Tendou Kisara finished her report.
"Understood."
Haimer gave a small nod.
Then he walked deeper into the facility and gently pushed open a door.
What greeted him was a suffocating expanse of white.
Pure white walls. Pure white floor. A pure white ceiling light casting a sterile, pallid glare over everything.
Huddled in the corner of that room was a little girl.
She was curled into herself — knees drawn up, head down.
Her orange hair hung loose and tangled on either side of her face. A color that should have been bright and vivid had gone dull from weeks without washing. The thin white dress she wore had long since faded to grey, marked in several places by obvious stains.
In a room this obsessively, almost pathologically white — she looked profoundly out of place. A small, dirty thing left in the wrong world.
What made it even more grim was this:
The room was bare. Completely empty.
No bed. No chair. Not even a single towel.
The IISO had put her here with one simple requirement: keep her alive. That was enough.
Anything beyond that — for a Cursed Child — was unthinkable.
"..."
Footsteps sounded.
No attempt to soften them.
The small figure huddled in the corner flinched immediately and snapped her head up.
It was a young face. Round cheeks. A delicate chin. A small, neat nose. Despite the pallor that came from long-term malnourishment, she was clearly a beautiful child.
— Aihara Enju.
One of the Cursed Children.
She carried within her body the Rabbit Factor of the Gastrea — granting her leg strength and leaping ability far beyond that of any ordinary human.
In the original story of this world, she was destined to become Satomi Rentarou's partner — growing stronger through battle after battle, forging herself in the heat of each fight.
But now, that story no longer existed.
Her scarlet eyes were full of wariness.
But then.
When she saw who it was — or rather, when she sensed the familiar presence radiating from the man who had entered — the guardedness in her eyes froze.
In its place came something that could only be called bewildered disbelief — and beneath it, a trembling of the soul that rose from somewhere deeper than conscious thought.
"Ka... Kami-sama...?"
Aihara Enju tried the words out tentatively, her voice unsteady — laced with the fragile caution of someone terrified to shatter a dream.
Haimer said nothing.
He simply looked at her in silence, and then gave a quiet nod.
Confirmation received.
The small body that had been wound so tightly — as though braced for one more blow — released all at once, like a cord finally cut.
And then.
A wave of overwhelming grief came rushing in.

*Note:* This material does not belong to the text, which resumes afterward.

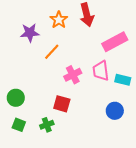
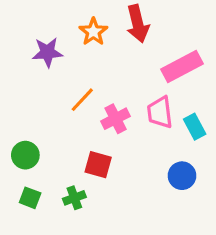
orange line: (52, 52) -> (82, 100), moved
cyan rectangle: (123, 80) -> (195, 127), turned 49

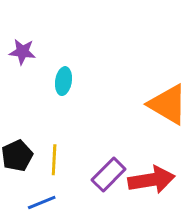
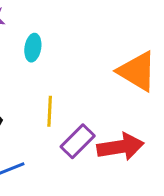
yellow line: (54, 160) -> (50, 111), moved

Because the reason she had come to the IISO in the first place — the reason she had registered as an Initiator — was a promise they had made her. "Grow strong enough," they had said, "and you'll find your parents again."

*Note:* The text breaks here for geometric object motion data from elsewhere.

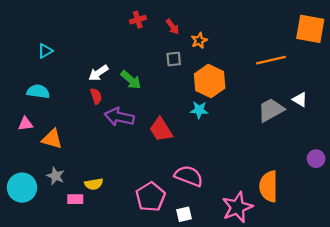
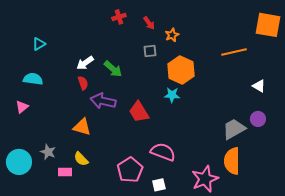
gray trapezoid: (271, 110) -> (234, 129), moved
pink triangle: (25, 124) -> (22, 107), turned -32
orange triangle: (52, 139) -> (82, 127), moved
purple circle: (316, 159) -> (258, 119), moved
yellow semicircle: (94, 184) -> (81, 159), turned 56

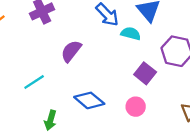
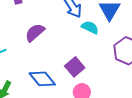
purple square: (145, 73) -> (75, 67), moved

She had believed it. Believed that tomorrow would be better. Believed there was hope somewhere in the distance. Believed someone was waiting for her.
Even a lie, if it gives you something to reach toward, can drive you to take one more step — and then one more — across an endless desert.
But.
A kind lie, however gently meant, is still deception.
And so.
When Haimer had appeared to Aihara Enju as a luminous silhouette — and she had asked that question — he had chosen silence.
A clever little girl needs no words.
Silence alone had told her everything.
She hadn't even needed to ask whether her parents were dead or had simply never wanted her.
Because.
From beginning to end.
It had all been a fiction. Every last piece of it.
A one-woman play performed entirely for her own benefit.
There had never been anyone waiting for her.
For a child who had been abandoned — the reason ultimately didn't matter.
The result was always the same.
She was surplus. She was refuse, discarded by the world.
If even the person who had given her life didn't need her — then what reason could the world possibly have to need her at all?
With that thought, Aihara Enju bit softly at her lower lip. The corner of her mouth trembled — as if she wanted to cry, but couldn't quite bring herself to.